To be perfectly honest, Jinha Lee–the MIT Media Lab alumnus and TED Fellow who you may know best for inventing interactive floating pixels–didn’t even want to share this clip. He thought it might be too brief. But when we heard him describe the idea, we insisted. And we’re really glad we did.
What You Click Is What You Wear, which Lee developed alongside Daewung Kim, is a means to try on clothing virtually. It’s not intended to be a shopping platform, but rather a working prototype of what’s possible “when information lives in our space.”
What you’re actually looking at is an arm behind a transparent display, but the system could just as easily work as a HUD in something like Google Glass. The real-time simulation looks so accurate because the system tracks motion in two ways. A depth camera, like a Kinect, follows the general position of your body in space. Meanwhile, a phone, which the user holds, passes along gyroscope readings (the rotational position of your appendage).

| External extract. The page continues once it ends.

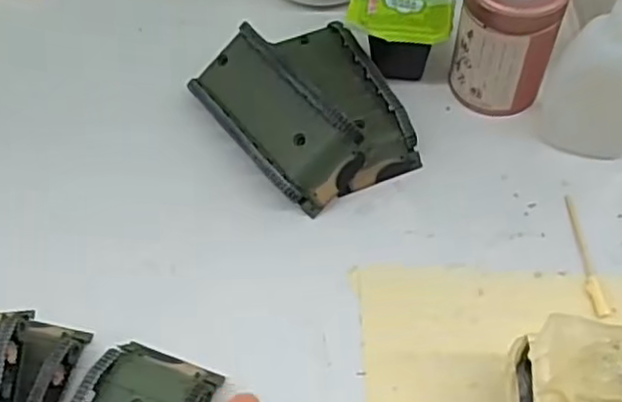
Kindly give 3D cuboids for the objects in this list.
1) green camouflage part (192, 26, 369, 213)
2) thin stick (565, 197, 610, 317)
[{"bbox_3d":[-0.017,-0.041,0.328,0.043,0.021,0.095,-42,62,-1],"label":"green camouflage part"},{"bbox_3d":[0.116,0.022,0.299,0.006,0.004,0.061,-2,56,1],"label":"thin stick"}]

“With just a camera, you can’t rotate your arm. The watch will never follow you,” Lee explains. “But if you’re holding a mobile phone, you can get the orientation.”
Bigger picture, the project is grounded in progressive philosophy. Of course we’ve seen some decent augmented-reality apps that use taped-on QR code markers. But when you consider the practical future of wearables, in which several discrete sensors will already be tracking various parts of your body at all times, it’s a natural evolution that some umbrella systems will be able to combine many of these measurements to produce simulations of incredible fidelity. (Lee points out that this idea of combining phone sensors with camera sensors seems to have been created by Microsoft Research’s Andy Wilson.)
But I think what makes this young project so fun is its dead-simple interaction model. Click a single button on your phone and, presto, there’s a watch on your arm. It’s like magic.
“The inspiration behind these projects started when I was young. Growing up, my mother was a paper artist doing origami,” he recounts. “So I witnessed this beautiful connection of information display and how physical information is made into a shape.”